Data records

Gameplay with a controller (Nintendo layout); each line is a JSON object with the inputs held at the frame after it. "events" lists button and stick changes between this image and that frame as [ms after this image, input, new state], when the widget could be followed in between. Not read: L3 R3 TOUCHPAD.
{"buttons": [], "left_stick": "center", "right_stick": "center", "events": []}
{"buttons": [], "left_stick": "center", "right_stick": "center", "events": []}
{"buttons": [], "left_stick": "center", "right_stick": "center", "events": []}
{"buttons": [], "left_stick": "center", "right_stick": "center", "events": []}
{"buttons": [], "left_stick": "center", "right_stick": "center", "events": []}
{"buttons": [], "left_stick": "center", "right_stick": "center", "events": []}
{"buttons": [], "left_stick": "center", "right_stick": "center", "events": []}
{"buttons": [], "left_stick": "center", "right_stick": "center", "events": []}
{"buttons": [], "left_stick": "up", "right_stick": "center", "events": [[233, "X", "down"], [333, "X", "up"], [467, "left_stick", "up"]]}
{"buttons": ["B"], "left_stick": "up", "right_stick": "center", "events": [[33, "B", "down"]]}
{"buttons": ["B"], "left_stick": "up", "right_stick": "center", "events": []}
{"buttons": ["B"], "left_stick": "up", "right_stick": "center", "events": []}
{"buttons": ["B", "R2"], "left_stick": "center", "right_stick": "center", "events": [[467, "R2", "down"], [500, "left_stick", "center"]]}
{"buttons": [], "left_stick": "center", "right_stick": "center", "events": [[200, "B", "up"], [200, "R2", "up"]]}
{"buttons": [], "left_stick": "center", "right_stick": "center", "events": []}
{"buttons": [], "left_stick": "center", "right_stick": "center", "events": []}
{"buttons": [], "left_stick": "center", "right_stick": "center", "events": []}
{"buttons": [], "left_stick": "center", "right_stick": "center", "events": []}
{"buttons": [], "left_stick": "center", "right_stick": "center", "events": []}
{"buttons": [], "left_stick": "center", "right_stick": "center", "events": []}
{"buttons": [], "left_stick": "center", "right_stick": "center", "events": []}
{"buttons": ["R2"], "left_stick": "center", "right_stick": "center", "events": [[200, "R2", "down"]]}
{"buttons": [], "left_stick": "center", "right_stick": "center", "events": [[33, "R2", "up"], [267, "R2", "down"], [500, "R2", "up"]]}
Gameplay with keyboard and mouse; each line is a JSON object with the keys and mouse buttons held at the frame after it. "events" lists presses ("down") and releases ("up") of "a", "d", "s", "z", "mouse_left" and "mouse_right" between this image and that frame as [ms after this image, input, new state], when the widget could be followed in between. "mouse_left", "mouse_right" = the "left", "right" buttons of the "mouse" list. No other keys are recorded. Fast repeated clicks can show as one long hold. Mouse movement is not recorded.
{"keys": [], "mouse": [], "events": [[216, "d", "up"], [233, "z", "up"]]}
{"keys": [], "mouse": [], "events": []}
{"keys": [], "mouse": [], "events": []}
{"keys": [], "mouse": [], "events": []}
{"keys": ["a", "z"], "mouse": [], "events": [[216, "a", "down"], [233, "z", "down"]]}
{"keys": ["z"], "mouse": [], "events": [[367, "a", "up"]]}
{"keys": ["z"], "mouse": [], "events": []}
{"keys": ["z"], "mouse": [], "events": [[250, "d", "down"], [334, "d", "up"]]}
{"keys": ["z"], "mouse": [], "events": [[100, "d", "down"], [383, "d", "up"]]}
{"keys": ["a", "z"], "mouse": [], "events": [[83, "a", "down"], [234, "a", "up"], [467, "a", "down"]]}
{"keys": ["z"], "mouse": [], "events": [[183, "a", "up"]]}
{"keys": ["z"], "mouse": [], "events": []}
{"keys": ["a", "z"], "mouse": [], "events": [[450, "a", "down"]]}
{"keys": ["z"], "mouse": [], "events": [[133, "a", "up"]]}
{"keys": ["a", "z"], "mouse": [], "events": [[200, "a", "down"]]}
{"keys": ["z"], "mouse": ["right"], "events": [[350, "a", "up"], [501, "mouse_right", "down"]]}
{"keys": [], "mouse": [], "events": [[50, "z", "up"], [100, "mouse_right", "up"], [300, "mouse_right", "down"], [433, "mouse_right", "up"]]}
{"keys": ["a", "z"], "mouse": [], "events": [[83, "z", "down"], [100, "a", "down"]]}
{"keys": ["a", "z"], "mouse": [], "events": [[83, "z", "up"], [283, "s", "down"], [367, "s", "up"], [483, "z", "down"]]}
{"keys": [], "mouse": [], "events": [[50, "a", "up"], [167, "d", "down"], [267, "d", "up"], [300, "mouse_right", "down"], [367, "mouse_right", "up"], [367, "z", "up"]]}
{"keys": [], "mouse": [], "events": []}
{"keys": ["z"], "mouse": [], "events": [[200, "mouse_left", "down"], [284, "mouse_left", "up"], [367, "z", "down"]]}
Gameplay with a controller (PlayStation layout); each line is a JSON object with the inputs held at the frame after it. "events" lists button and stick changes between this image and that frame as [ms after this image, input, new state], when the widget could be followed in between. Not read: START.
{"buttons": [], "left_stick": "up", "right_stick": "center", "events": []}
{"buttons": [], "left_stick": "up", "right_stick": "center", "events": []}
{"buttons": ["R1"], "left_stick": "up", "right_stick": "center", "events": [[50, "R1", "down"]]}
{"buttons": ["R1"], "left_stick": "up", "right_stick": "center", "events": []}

Try it: Retype the data exactly as given.

Exercise output:
Gameplay with a controller (Nintendo layout); each line is a JSON object with the inputs held at the frame after it. "events" lists button and stick changes between this image and that frame as [ms after this image, input, new state], when the widget could be followed in between. Not read: L3 R3 TOUCHPAD.
{"buttons": [], "left_stick": "center", "right_stick": "center", "events": []}
{"buttons": [], "left_stick": "center", "right_stick": "center", "events": []}
{"buttons": [], "left_stick": "center", "right_stick": "center", "events": []}
{"buttons": [], "left_stick": "center", "right_stick": "center", "events": []}
{"buttons": [], "left_stick": "center", "right_stick": "center", "events": []}
{"buttons": [], "left_stick": "center", "right_stick": "center", "events": []}
{"buttons": [], "left_stick": "center", "right_stick": "center", "events": []}
{"buttons": [], "left_stick": "center", "right_stick": "center", "events": []}
{"buttons": [], "left_stick": "up", "right_stick": "center", "events": [[233, "X", "down"], [333, "X", "up"], [467, "left_stick", "up"]]}
{"buttons": ["B"], "left_stick": "up", "right_stick": "center", "events": [[33, "B", "down"]]}
{"buttons": ["B"], "left_stick": "up", "right_stick": "center", "events": []}
{"buttons": ["B"], "left_stick": "up", "right_stick": "center", "events": []}
{"buttons": ["B", "R2"], "left_stick": "center", "right_stick": "center", "events": [[467, "R2", "down"], [500, "left_stick", "center"]]}
{"buttons": [], "left_stick": "center", "right_stick": "center", "events": [[200, "B", "up"], [200, "R2", "up"]]}
{"buttons": [], "left_stick": "center", "right_stick": "center", "events": []}
{"buttons": [], "left_stick": "center", "right_stick": "center", "events": []}
{"buttons": [], "left_stick": "center", "right_stick": "center", "events": []}
{"buttons": [], "left_stick": "center", "right_stick": "center", "events": []}
{"buttons": [], "left_stick": "center", "right_stick": "center", "events": []}
{"buttons": [], "left_stick": "center", "right_stick": "center", "events": []}
{"buttons": [], "left_stick": "center", "right_stick": "center", "events": []}
{"buttons": ["R2"], "left_stick": "center", "right_stick": "center", "events": [[200, "R2", "down"]]}
{"buttons": [], "left_stick": "center", "right_stick": "center", "events": [[33, "R2", "up"], [267, "R2", "down"], [500, "R2", "up"]]}
Gameplay with keyboard and mouse; each line is a JSON object with the keys and mouse buttons held at the frame after it. "events" lists presses ("down") and releases ("up") of "a", "d", "s", "z", "mouse_left" and "mouse_right" between this image and that frame as [ms after this image, input, new state], when the widget could be followed in between. "mouse_left", "mouse_right" = the "left", "right" buttons of the "mouse" list. No other keys are recorded. Fast repeated clicks can show as one long hold. Mouse movement is not recorded.
{"keys": [], "mouse": [], "events": [[216, "d", "up"], [233, "z", "up"]]}
{"keys": [], "mouse": [], "events": []}
{"keys": [], "mouse": [], "events": []}
{"keys": [], "mouse": [], "events": []}
{"keys": ["a", "z"], "mouse": [], "events": [[216, "a", "down"], [233, "z", "down"]]}
{"keys": ["z"], "mouse": [], "events": [[367, "a", "up"]]}
{"keys": ["z"], "mouse": [], "events": []}
{"keys": ["z"], "mouse": [], "events": [[250, "d", "down"], [334, "d", "up"]]}
{"keys": ["z"], "mouse": [], "events": [[100, "d", "down"], [383, "d", "up"]]}
{"keys": ["a", "z"], "mouse": [], "events": [[83, "a", "down"], [234, "a", "up"], [467, "a", "down"]]}
{"keys": ["z"], "mouse": [], "events": [[183, "a", "up"]]}
{"keys": ["z"], "mouse": [], "events": []}
{"keys": ["a", "z"], "mouse": [], "events": [[450, "a", "down"]]}
{"keys": ["z"], "mouse": [], "events": [[133, "a", "up"]]}
{"keys": ["a", "z"], "mouse": [], "events": [[200, "a", "down"]]}
{"keys": ["z"], "mouse": ["right"], "events": [[350, "a", "up"], [501, "mouse_right", "down"]]}
{"keys": [], "mouse": [], "events": [[50, "z", "up"], [100, "mouse_right", "up"], [300, "mouse_right", "down"], [433, "mouse_right", "up"]]}
{"keys": ["a", "z"], "mouse": [], "events": [[83, "z", "down"], [100, "a", "down"]]}
{"keys": ["a", "z"], "mouse": [], "events": [[83, "z", "up"], [283, "s", "down"], [367, "s", "up"], [483, "z", "down"]]}
{"keys": [], "mouse": [], "events": [[50, "a", "up"], [167, "d", "down"], [267, "d", "up"], [300, "mouse_right", "down"], [367, "mouse_right", "up"], [367, "z", "up"]]}
{"keys": [], "mouse": [], "events": []}
{"keys": ["z"], "mouse": [], "events": [[200, "mouse_left", "down"], [284, "mouse_left", "up"], [367, "z", "down"]]}
Gameplay with a controller (PlayStation layout); each line is a JSON object with the inputs held at the frame after it. "events" lists button and stick changes between this image and that frame as [ms after this image, input, new state], when the widget could be followed in between. Not read: START.
{"buttons": [], "left_stick": "up", "right_stick": "center", "events": []}
{"buttons": [], "left_stick": "up", "right_stick": "center", "events": []}
{"buttons": ["R1"], "left_stick": "up", "right_stick": "center", "events": [[50, "R1", "down"]]}
{"buttons": ["R1"], "left_stick": "up", "right_stick": "center", "events": []}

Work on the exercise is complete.